In 2007, a curatorship of the Young Orchestra Academy foundation was created. Members include: Peter Hahne, deputy director of ZDF television, Berlin; stage director Katharina Wagner; Prof. Claus Hipp, a freelance artist; Dagmar Wöhrl, parliamentary undersecretary at the Ministry of Economic Affairs & Technology; and, Dr. Manfred Spindler, Degussa Corporation board member.

== Workshops ==
In workshops lasting two weeks, the intended concert programme is studied by the young musicians in their orchestral sections, under the guidance of coaches who are themselves renowned musicians. The coaches are drawn from the Musik Hochschule in Cologne, the Gewandhausorchester Leipzig, the ROS Frankfurt-am-Main, the Munich Philharmonic Orchestra, and the Polish National Radio Symphony Orchestra.

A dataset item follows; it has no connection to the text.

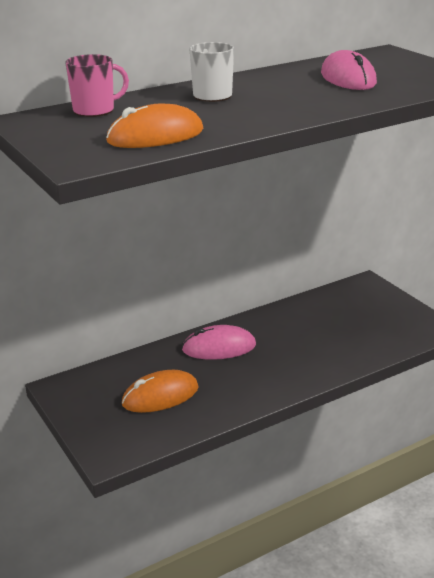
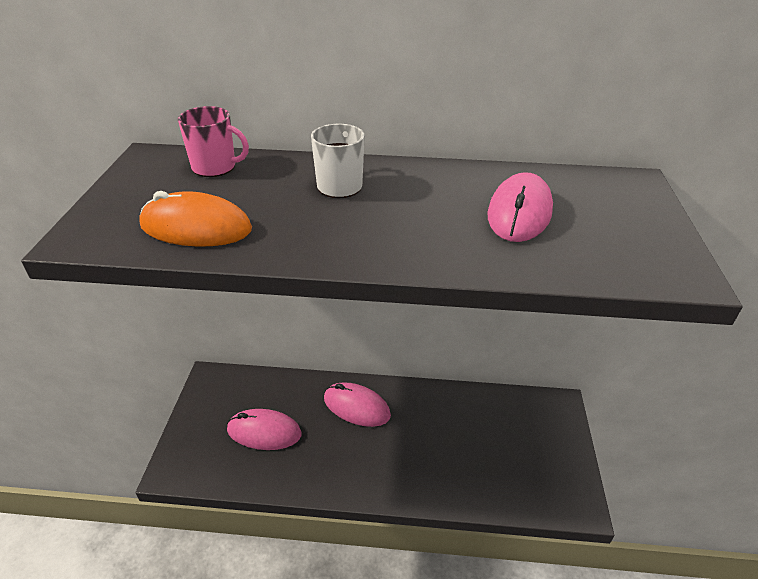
camera: 35 degrees right, 10 degrees up
(160, 396) = (264, 432): orange mouse -> pink mouse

During the two weeks' workshop, the players then also come together in tutti rehearsals with the conductor. The conductors include Miguel Ángel Gómez Martínez, Christoph Ulrich Meier and Bob Ross. Since the foundation, the Orchestra has given about 260 concerts in Germany and Europe. The programme usually includes (among other works) a great symphonic piece of the 19th century.

The young musicians also have the opportunity to play in the opera orchestra—the Bayreuth Easter Festival presented an opera for the first time in 2007, conducted and directed by Christoph Ulrich Meier—or at Festival-Brass (directed and conducted by Bob Ross, Blechschaden). In addition, there are Jazz and Salon orchestra workshops.

- Scholarships
Talented musicians who cannot afford to participate in the Academy have the opportunity to obtain a scholarship. Most of the scholarships are made possible by the Friends of the Bayreuth Easter Festival ("Freunde des Bayreuther Osterfestivals e.V").

== Performance and recording ==
After the workshop the IJOA orchestra goes on tour. The pieces studied during the workshop will be played, among other places, in Bayreuth's Margravial Opera House; Selb's Rosenthal-Theatre; Leipzig's Thomaskirche; and Bielefeld's Neustädter Marienkirche.

The Internationale Junge Orchesterakademie records its concert program professionally. Since 2006 the recordings are made in co-production with the Bayerischer Rundfunk (Bavarian Broadcasting). The proceeds of the CD are applied to the purposes of the social and cultural foundation of the Internationale Junge Orchesterakademie.

== CDs ==
- CD 2007 Tchaikowsky Symphony No 5; J.S. Bach – Violin concerto in A minor (BWV 1041) (Co-production with the Bayerischer Rundfunk).
- CD 2006 Bruckner – Symphony No 7 (Co-production with the Bayerischer Rundfunk).
- CD 2005 Bruckner – Symphony No 4; Wagner – Prelude to Tannhäuser.
- CD 2004 Mahler – Symphony No 2, "Resurrection."
- CD 2003 Wagner – Overture to Lohengrin; Mahler – "Adagio" from Symphony No 5; Tchaikowsky – Symphony No 4.
- CD 2003 Salon orchestra and Jazz.
- CD 2002 Wagner – Overture to Tannhäuser; Mahler – Songs from Des Knaben Wunderhorn; Dvořák – Symphony No 8.
- CD 2001 Wagner – Overture to Der fliegende Holländer; Mahler – Songs from Des Knaben Wunderhorn; Brahms – Hungarian Dance No. 5; Dvořák – Symphony No 9, From the New World.
- CD 2000 Wagner, Tchaikowsky, Mahler, Grieg, William Byrd, Hazell, Premru.
- CD 1999 Mozart – Overture to The Magic Flute; Mahler – Rückert-Lieder; Tchaikowsky – Symphony No 6.
- CD 1997 Mahler – Symphony No 4; Felix Mendelssohn-Bartholdy – Violin concerto in E minor.
- CD 1996 Mahler – Symphony No 5
- CD 1995 Brahms – Academic Festival Overture; Mahler – Symphony No. 1, The Titan.